**Extrait à lire**
3. La céramique décorée

La céramique porte deux types de décor, la peinture et les incisions qui se répartissent sur des formes diverses. Dans les deux cas il semble qu’il y ait une préférence pour les épaules des jarres et des vases (les jarres carénées à tenons ou anses). Les « coupes à champagne » ou les « coupes à fruit » portent des décors incisés ; à Ur, ces décors sont particulièrement intéressants dans la mesure où ils s’inscrivent dans un répertoire iconographique et symbolique propre au site.

La céramique peinte n’est pas très répandue dans le contexte funéraire ; malgré le peu d’exemples dont nous disposons, il est intéressant, dans un premier temps, d’établir la répartition quantitative et géographique, et, dans un second temps, de définir les répertoires iconographiques.

Deux tendances apparaissent : la « Scarlet Ware », au Sud de la Mésopotamie et la Ninive 5 peinte. Cette dernière est localisée en Syrie, dans le bassin du Khabur et en Mésopotamie du Nord ; des attestations de Ninive 5 sont répertoriées dans le Sud de la Mésopotamie où les deux types de vaisselle peinte ont pu coexister1963. Les motifs de la Ninive 5 sont géométriques et animaliers, peints de couleurs sombres1964 ; la « Scarlet Ware » développe des motifs naturalistes, animaux et végétaux, parfois humains (figure 15)1965.

La céramique peinte polychrome est présente à Kheit Qasim dans le cimetière ancien1966 ; elle est identifiée comme une proche parente de la « Scarlet Ware » de Khafadjé. Les ensembles de la céramique pour cette période sont concentrés dans la rangée Ouest du cimetière1967 ; les récipients sont déposés dans la tombe, dans la fosse et sur la banquette extérieure. La distribution n’est pas systématique. Ce sont les tombes les plus grandes qui sont les mieux pourvues (S19 Loc. 2, T19 Loc. 1, P20 Loc. 2). La « Scarlet Ware » apparaît à Kheit Qasim dans le cimetière récent au début du IId millénaire1968 : les jarres carénées à tenons et les petits pots anguleux portent le décor sur l’épaule. Le décor est rouge ou noir et rouge sur fond crème. Les motifs géométriques se composent de triangles remplis de hachures, de lignes parallèles verticales ou horizontales, de vagues. Les associations sont simples ou complexes et elles sont parfois complétées, sur la panse, d’un décor naturaliste de béliers ou de cerfs stylisés, accompagnés ou non de poissons ou d’oiseaux1969. À Ur, un seul récipient entier porte un décor peint identifié par Woolley comme une provenance susienne de la période « Suse II » ; le décor est rouge et noir sur fond clair (tombe 1101) 1970.

**Données enregistrées**
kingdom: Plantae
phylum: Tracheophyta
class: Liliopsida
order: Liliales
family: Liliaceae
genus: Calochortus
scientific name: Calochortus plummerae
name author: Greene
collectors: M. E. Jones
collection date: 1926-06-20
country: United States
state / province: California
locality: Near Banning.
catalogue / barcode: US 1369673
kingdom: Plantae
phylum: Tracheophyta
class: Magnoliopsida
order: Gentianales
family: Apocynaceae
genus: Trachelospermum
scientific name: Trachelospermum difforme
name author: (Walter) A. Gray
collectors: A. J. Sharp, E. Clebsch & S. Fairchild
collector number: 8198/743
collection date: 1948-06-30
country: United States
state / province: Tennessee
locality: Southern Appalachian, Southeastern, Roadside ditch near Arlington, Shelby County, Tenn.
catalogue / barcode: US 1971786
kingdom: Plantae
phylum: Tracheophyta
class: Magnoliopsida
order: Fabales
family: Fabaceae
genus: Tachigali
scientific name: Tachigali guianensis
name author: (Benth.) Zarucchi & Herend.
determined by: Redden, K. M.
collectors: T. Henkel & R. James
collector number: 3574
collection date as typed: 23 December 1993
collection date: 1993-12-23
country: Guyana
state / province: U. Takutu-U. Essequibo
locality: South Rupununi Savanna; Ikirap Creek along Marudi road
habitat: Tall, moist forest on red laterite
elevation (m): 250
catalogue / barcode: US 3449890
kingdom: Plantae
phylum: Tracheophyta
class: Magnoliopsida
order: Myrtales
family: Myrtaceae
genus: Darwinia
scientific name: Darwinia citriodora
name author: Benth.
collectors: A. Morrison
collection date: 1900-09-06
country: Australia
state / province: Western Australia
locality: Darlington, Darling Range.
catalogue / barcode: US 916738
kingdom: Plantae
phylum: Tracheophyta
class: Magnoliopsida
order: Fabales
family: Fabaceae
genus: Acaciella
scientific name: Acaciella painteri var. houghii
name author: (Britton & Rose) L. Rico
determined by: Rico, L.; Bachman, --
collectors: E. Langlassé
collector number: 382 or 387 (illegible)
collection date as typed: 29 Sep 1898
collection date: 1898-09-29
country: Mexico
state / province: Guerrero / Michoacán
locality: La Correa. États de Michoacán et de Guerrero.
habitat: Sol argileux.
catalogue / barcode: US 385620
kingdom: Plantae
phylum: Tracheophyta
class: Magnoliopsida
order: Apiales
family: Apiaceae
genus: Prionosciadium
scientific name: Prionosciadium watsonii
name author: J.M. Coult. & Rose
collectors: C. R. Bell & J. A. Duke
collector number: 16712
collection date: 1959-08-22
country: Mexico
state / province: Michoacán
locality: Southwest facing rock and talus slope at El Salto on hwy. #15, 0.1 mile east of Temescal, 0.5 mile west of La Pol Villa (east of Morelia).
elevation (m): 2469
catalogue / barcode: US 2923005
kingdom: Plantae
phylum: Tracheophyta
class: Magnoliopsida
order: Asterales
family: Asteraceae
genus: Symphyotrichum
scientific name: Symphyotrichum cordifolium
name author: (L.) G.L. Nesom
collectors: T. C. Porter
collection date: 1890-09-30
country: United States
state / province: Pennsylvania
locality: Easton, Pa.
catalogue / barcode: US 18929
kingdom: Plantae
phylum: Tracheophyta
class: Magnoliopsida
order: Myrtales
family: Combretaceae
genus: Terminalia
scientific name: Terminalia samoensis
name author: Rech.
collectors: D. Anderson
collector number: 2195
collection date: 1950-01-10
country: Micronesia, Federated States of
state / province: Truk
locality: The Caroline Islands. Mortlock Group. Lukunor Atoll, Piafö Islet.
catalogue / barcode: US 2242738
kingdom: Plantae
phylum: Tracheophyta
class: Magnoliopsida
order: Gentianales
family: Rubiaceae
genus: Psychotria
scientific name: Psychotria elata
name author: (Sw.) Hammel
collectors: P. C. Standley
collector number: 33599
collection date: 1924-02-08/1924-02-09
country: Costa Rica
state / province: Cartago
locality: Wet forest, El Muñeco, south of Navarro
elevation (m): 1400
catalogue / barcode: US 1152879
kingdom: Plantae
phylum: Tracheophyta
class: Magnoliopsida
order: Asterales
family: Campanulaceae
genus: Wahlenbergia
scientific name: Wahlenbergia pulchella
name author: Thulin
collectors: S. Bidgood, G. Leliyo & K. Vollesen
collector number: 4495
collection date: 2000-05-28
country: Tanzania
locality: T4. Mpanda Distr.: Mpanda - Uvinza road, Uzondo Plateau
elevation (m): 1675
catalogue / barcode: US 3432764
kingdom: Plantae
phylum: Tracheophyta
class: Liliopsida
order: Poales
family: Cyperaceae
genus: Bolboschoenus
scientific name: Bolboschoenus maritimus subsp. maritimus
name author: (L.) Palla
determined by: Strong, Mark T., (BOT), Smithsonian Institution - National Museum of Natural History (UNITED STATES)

**Tâches**
A: Recopiez le passage de l'extrait sur la céramique décorée qui s'ouvre sur les mots contenant "Deux tendances apparaissent : la" et se ferme sur "humains (figure 15)1965.", en renommant "Ninive 5" en "Ninivite 5".
B: Pour chaque affirmation, dites si elle s'accorde avec l'extrait sur la céramique décorée (oui ou non), et citez les mots de l'extrait qui en décident. (i) La céramique peinte est très répandue dans le contexte funéraire. (ii) À Kheit Qasim, les tombes les plus grandes sont les mieux pourvues. (iii) À Ur, plusieurs récipients entiers portent un décor peint.
C: Reprenez l'extrait sur la céramique décorée et écrivez la suite après sa dernière phrase.

**Résultats finaux**
A:
Deux tendances apparaissent : la « Scarlet Ware », au Sud de la Mésopotamie et la Ninivite 5 peinte. Cette dernière est localisée en Syrie, dans le bassin du Khabur et en Mésopotamie du Nord ; des attestations de Ninivite 5 sont répertoriées dans le Sud de la Mésopotamie où les deux types de vaisselle peinte ont pu coexister1963. Les motifs de la Ninivite 5 sont géométriques et animaliers, peints de couleurs sombres1964 ; la « Scarlet Ware » développe des motifs naturalistes, animaux et végétaux, parfois humains (figure 15)1965.

B:
(i) Non : « La céramique peinte n’est pas très répandue dans le contexte funéraire ».
(ii) Oui : « Ce sont les tombes les plus grandes qui sont les mieux pourvues ».
(iii) Non : « À Ur, un seul récipient entier porte un décor peint ».

C:
À Mari, une jarre est déposée dans l’amas 4 (M.1437) et une autre est entre les amas 2 et 4 (M.1436), à l’extérieur du tombeau 3001971. Elles sont décorées sur presque toute la surface du récipient, seul le fond est sans décor. Le col et la lèvre sont de couleur rouge unie. Le décor est disposé en deux registres, séparés par des lignes épaisses rouges. Le registre supérieur de M.1436 est décoré de triangles hachurés de noir, cernés de traits rouge, alternant avec des métopes garnies de triangles opposés par le sommet, dont certains sont hachurés. Le second registre est divisé par des bandes verticales rouge, en métopes rectangulaires, allongées, dans lesquelles sont inscrits soit une croix, un trait ou rien. Le registre supérieur de M.1437 est assez proche de M.1436 : des triangles hachurés de noir sont délimités par des traits rouges, alternant avec des métopes dans lesquelles des triangles hachurés sont opposés par le sommet. Le registre inférieur est divisé en métopes avec des animaux stylisés.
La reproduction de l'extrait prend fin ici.